Newsies – The Broadway Musical, UK cinema screening ★★★★

Originally reviewed for Musical Theatre Review:

As far as live-action musicals go, Disney’s 1992 film Newsies was a commercial failure.

The film, which was released in the UK as The News Boys, applied the song and dance treatment to a unique period of industrial unrest: the 1899 Newsboys’ Strike in New York, where the underage sellers of the city’s newspapers protested about a 20% rise in the price they were charged for the bundles of papers they would purchase at the start of each day.

The film marked the directorial debut of Kenny Ortega, a man who is now better known for reviving the Disney live action musical tradition with the High School Musical franchise than he is for his part in the movie which had previously contributed to its demise.

But the musical itself gained a much bigger life after a substantial reworking into a Broadway musical. Choreography from Christopher Gattelli and a substantially reworked book by Harvey Fierstein led to an acclaimed Broadway show that would garner it two Tony Awards and nominations in a further six categories.

Although the musical has yet to transfer to the West End, its reputation has crossed the pond – and is followed now by the cinematic release of a specially filmed production, staged and recorded in Los Angeles in 2016.

Several of the Broadway original cast members return to the stage, led by Jeremy Jordan, who had been Tony nominated for his role as paperboy leader Jack Kelly, and Kara Lindsay as ambitious cub reporter Katherine Plumber.

Other cast members include some other Broadway alumni, including Ben Fankhauser and Andrew Keenan-Bolger as fellow newsies Davey and Crutchie, with other roles performed by actors from the US national touring company.

With a set that relies on three tall towers of iconic walkways and fire escapes that just reek of Manhattan and plenty of formation choreography, one can’t help but be reminded of Jerome Robbins’ work for West Side Story in places.

Here, though, the divisions are money-based rather than racial, as Katherine finds herself attracted to the handsome Jack (this is the point where it’s perhaps safest not to wonder what age Jordan’s character is supposed to be).

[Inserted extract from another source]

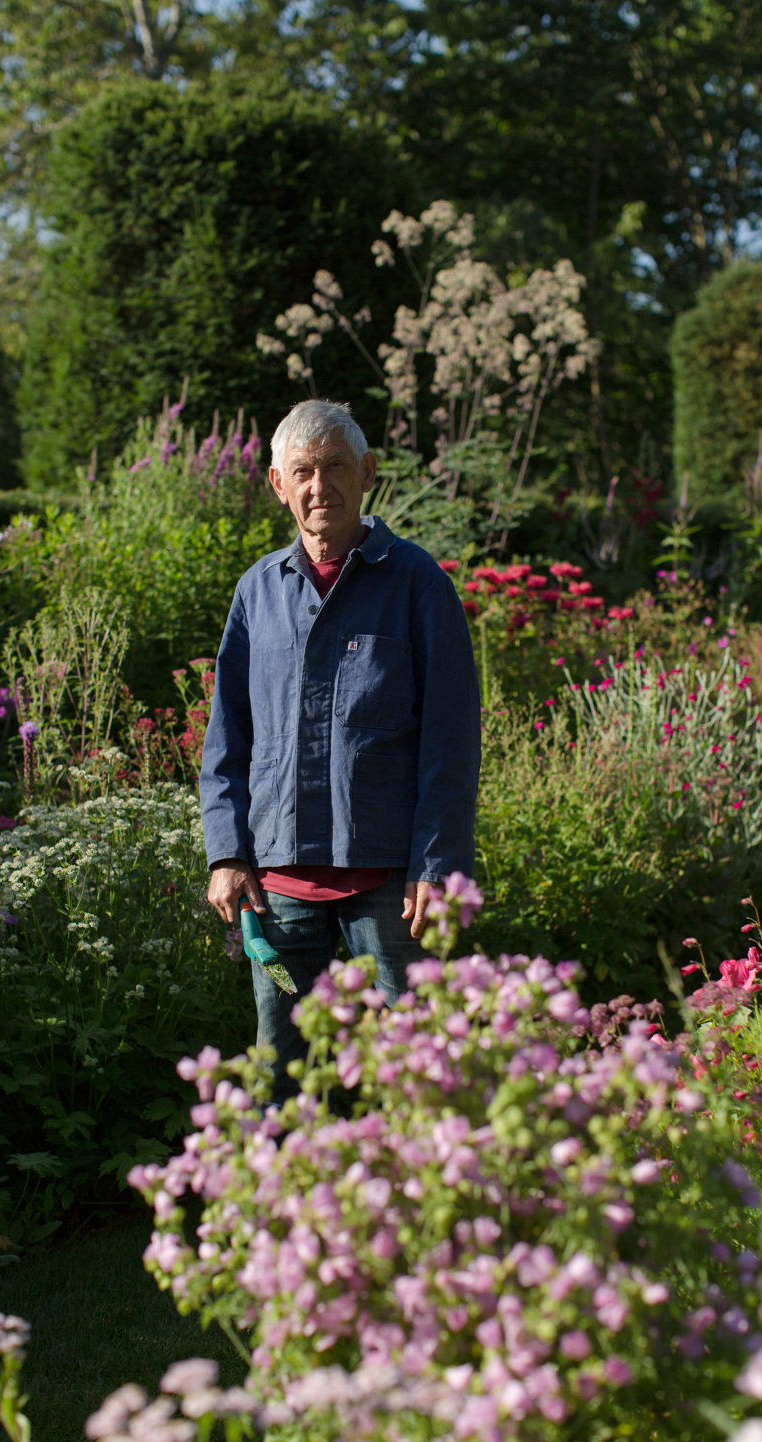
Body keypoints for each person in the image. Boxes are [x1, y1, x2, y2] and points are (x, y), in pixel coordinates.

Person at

Much as Jordan and Lindsay are able to rekindle their onstage chemistry, though, it is Lindsay’s work with the massed Newsies in the rambunctious tap routines during ‘King of New York’ that provide the show both its standout musical number and its most joyous dancing.

Indeed, while there is a fair amount of romantic yearning between Jack and Katherine, it is the bond of brothers that is the far stronger in Newsies.

Whether it is the ‘family’ of children who work together, or the brotherhood of the union that they end up forming to try and stand up to the press barons who profit from their exploitation, theirs are the relationships that are the greatest and strongest on show here.

That is reflected in the cast make-up, with the vast majority of roles going to men (apart from Lindsay, Aisha de Haas’ music hall owner Medda Larkin is the only other female solo singing role).

Alan Menken’s glorious score (with lyrics by Jack Feldman) remains one of his strongest, and with a filming set-up that allows the camera to jump in amongst the ensemble and climb the fire escapes with them, Gattelli’s choreography has never looked better.

When the finale ends and the filmed audience rise to their feet to deliver a standing ovation, even in the darkness of a London cinema it is very tempting to join with them, in recognition of a masterful visual record of a superb musical.